# Problem requirements:
With no omissions, write out every record given below.

- Opening Delimiter -

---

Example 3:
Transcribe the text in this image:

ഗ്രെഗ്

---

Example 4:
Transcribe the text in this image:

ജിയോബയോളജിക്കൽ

- Closing Delimiter -

# Expected output:
---

Example 3:
Transcribe the text in this image:

ഗ്രെഗ്

---

Example 4:
Transcribe the text in this image:

ജിയോബയോളജിക്കൽ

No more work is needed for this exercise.